Importantly, Richards establishes the global context in which the military-style force was established and its methodology. 'The Native Police,' the book points out, 'were certainly not a police force in the ordinary sense of the word; today, they would be called Special Forces.'

In a chapter entitled 'The Native Police and other colonial forces', Richards assesses colonial policing practices in other parts of Australia and the world—in India, Sri Lanka, the Caribbean, throughout the Cape Colony of South Africa, North America and during the Japanese expansion into Taiwan and other Pacific territories, beginning in the 1890s. The book also touches on the military connections in Australian colonial society—the old boy networks, where sons of British military families who had fought in other parts of the British Empire could gain prestigious appointments and make fortunes from land speculation.

Native Police camps, like other squads deployed in colonial war settings, followed the ever-extending settlement frontier as it moved north and west across Queensland. Young Aboriginal men were specifically targeted by police because they would fight back, as were the old, who were the defenders of language and culture. The women, called 'gins', and children were either left orphaned or seized as the spoils of war with sexual abuse a regular occurrence.

The book's final chapter considers the question of genocide and carefully assesses this issue within the context of the colonisation of Queensland. Richards explains that in an atmosphere of vengeance, fear, and racial arrogance, many settlers advocated the complete extermination of the Aboriginal people and the actions of the Native Police led to genocidal outcomes with families and tribes massacred in cold blood.

But the colonial parliament and judiciary never advocated the extermination of the Aboriginal people, and killing indigenous people was officially unlawful. The book, moreover, quotes from numerous sources, including letters to newspaper editors from local settlers, public servants, church leaders and others deeply concerned about the violence being directed against Queensland's indigenous population.

Despite this, and the regular discovery of the charred remains of murdered Aborigines, the police, courts and the government turned a blind eye. No police officers were found guilty of any of the crimes perpetrated against Aboriginal people. Officers accused of the most blatant acts were quietly dismissed or others conveniently absconded after being charged.
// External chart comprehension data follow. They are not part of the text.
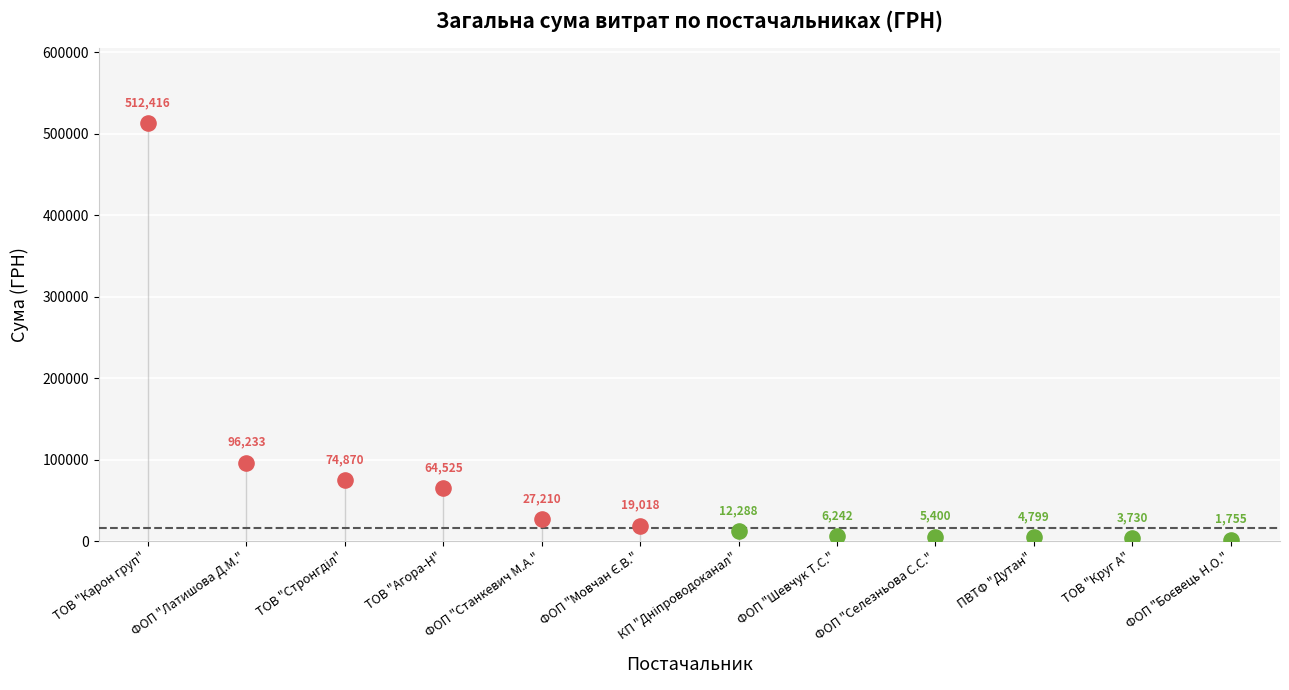

Which has a higher value, ФОП "Боєвець Н.О." or ФОП "Селезньова С.С."?

ФОП "Селезньова С.С."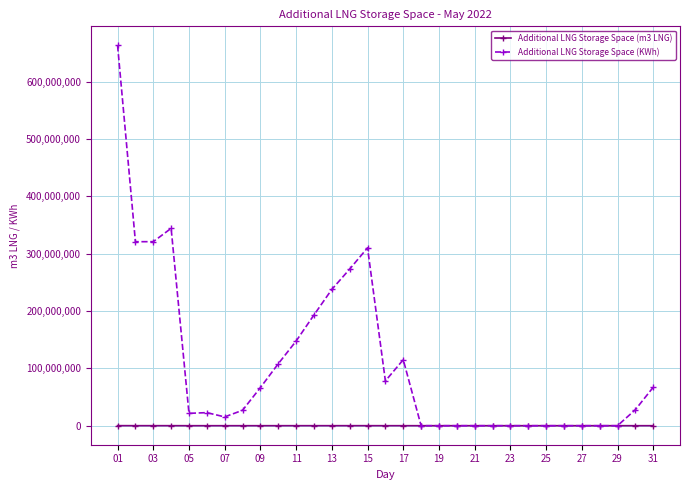

What is the difference between the second highest and second lowest values in the Additional LNG Storage Space (KWh) series?

344181519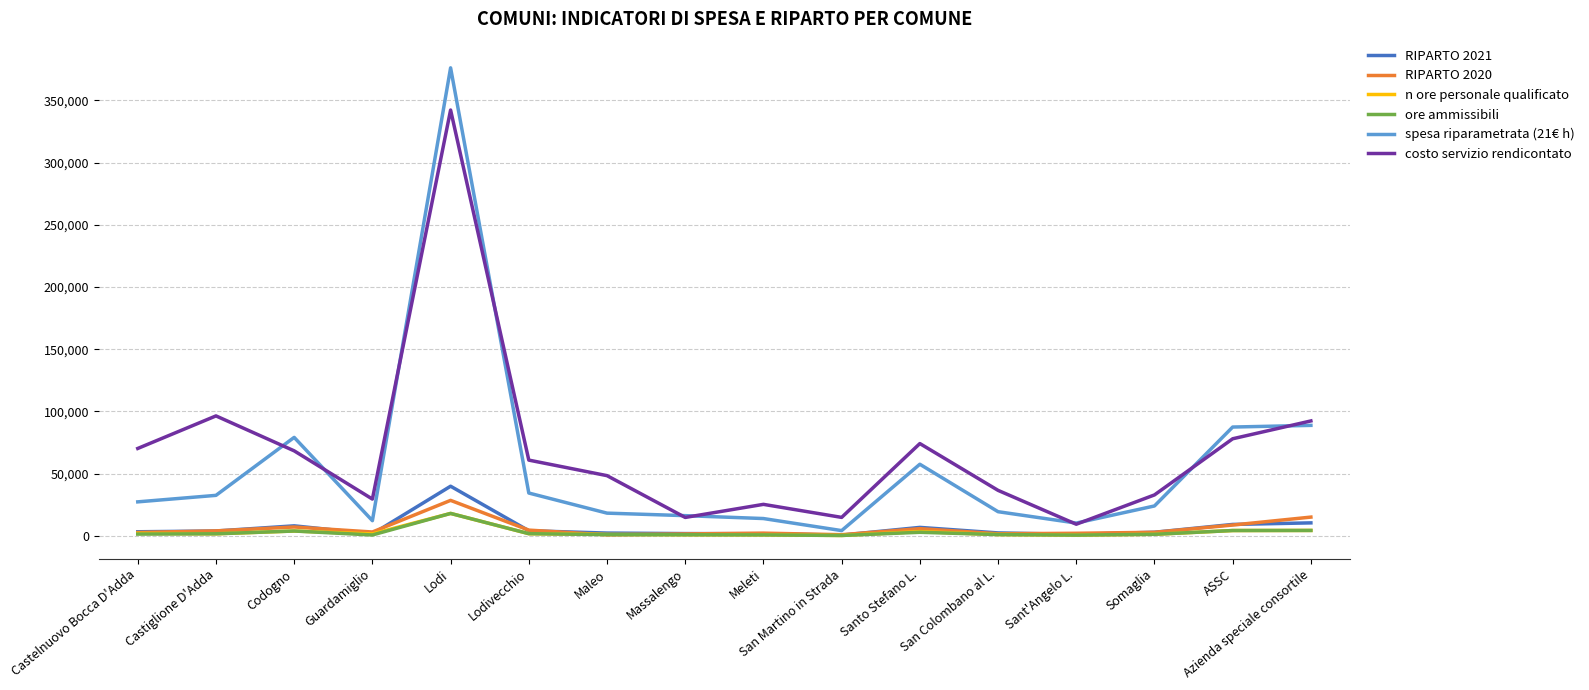

True or false: ore ammissibili and costo servizio rendicontato cross at least once.

False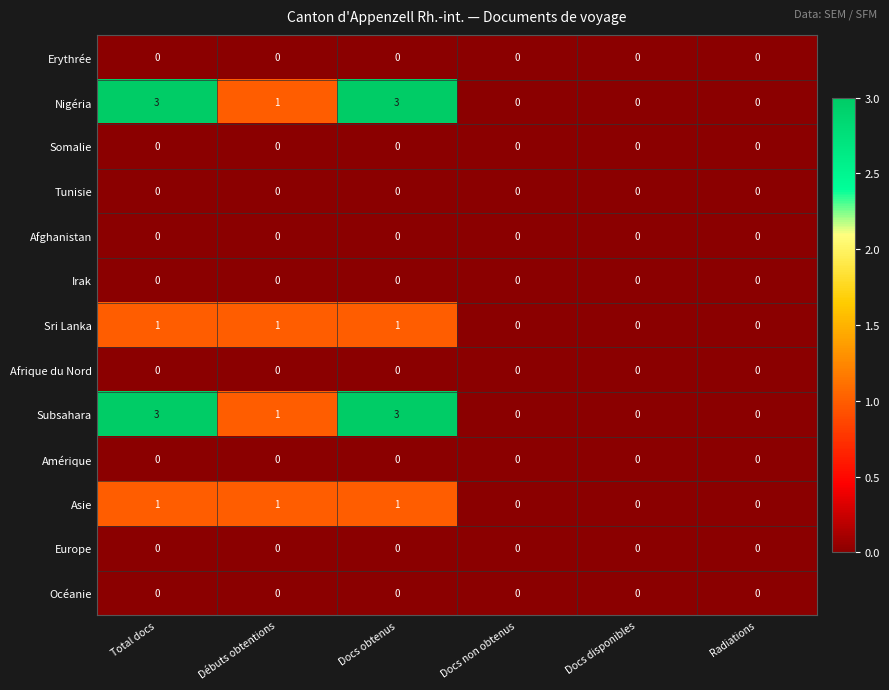

How many Subsahara values are between 0 and 3?

6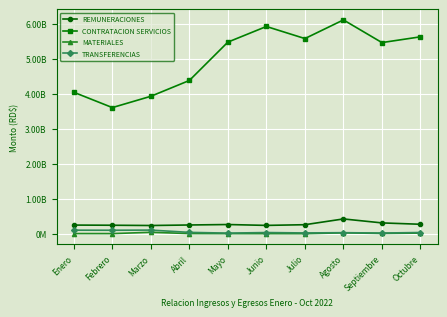

True or false: MATERIALES and CONTRATACION SERVICIOS cross at least once.

False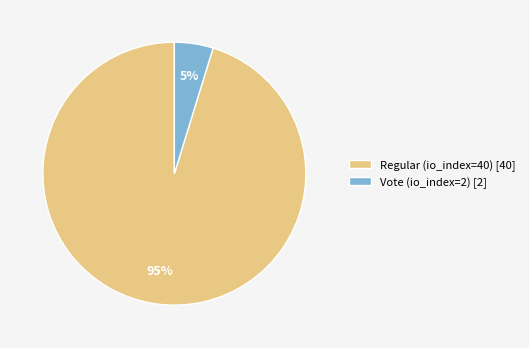

Does any single category account for the majority?

Yes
The undeclared war, in fact, remained 'a secret', with legislation preventing witnesses from accompanying the police on their patrols.
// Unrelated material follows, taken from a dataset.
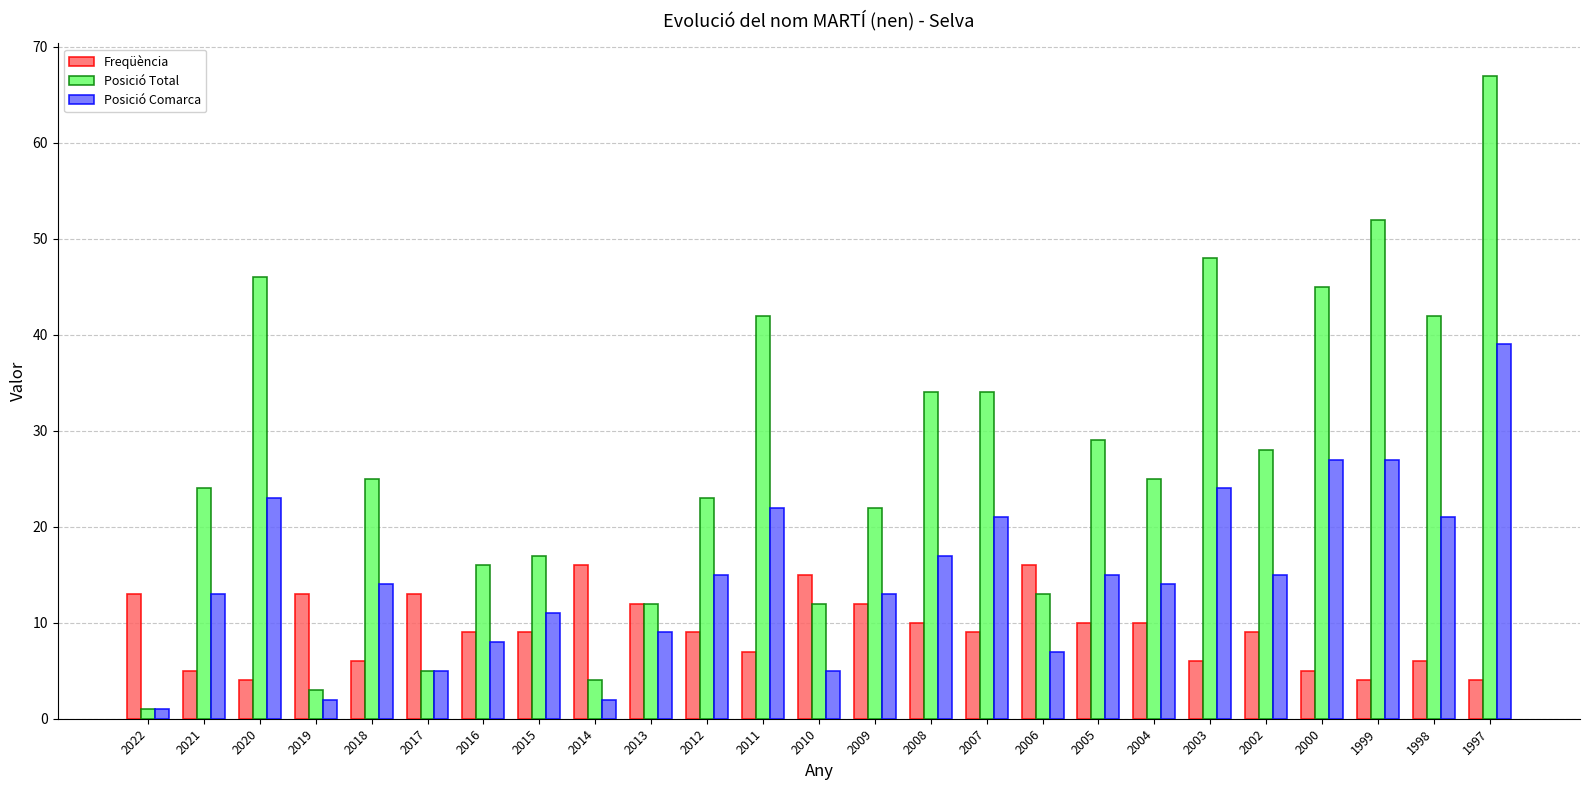

What is the value of the Freqüència bar at the 24th from the left?

6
In dispassionately exposing many of the crimes committed against Queensland's indigenous people by the Native Police, The Secret War provides a partial but nonetheless important answer to the so-called History Warriors—a group of revisionist and right-wing academics led by Keith Windschuttle, author of The Fabrication of Aboriginal History—who have attempted to deny this history and blame Aboriginal people themselves for their dispossession. (See 'What is at Stake in Australia's ‘History Wars'').

As Richards explains in the book's prologue: 'We will never know exactly how many dispersals took place in Queensland, or the number of Indigenous people who died during them. We can, however, gain a deeper understanding of what happened when we learn a little about the Native Police, the infamous force created to kill Aboriginal and Torres Strait Islander people in Queensland. The force operated as part of a widespread campaign of frontier racial violence in colonial Australia in general, and in Queensland in particular. In this sense, the Native Police lie close to the heart of European Australia's dark nation-making origins.'

The Secret War is another contribution towards unveiling some of the dirty secrets that Australia's ruling elite would prefer to remain hidden—a history whose consequences are still being endured by the country's indigenous population today.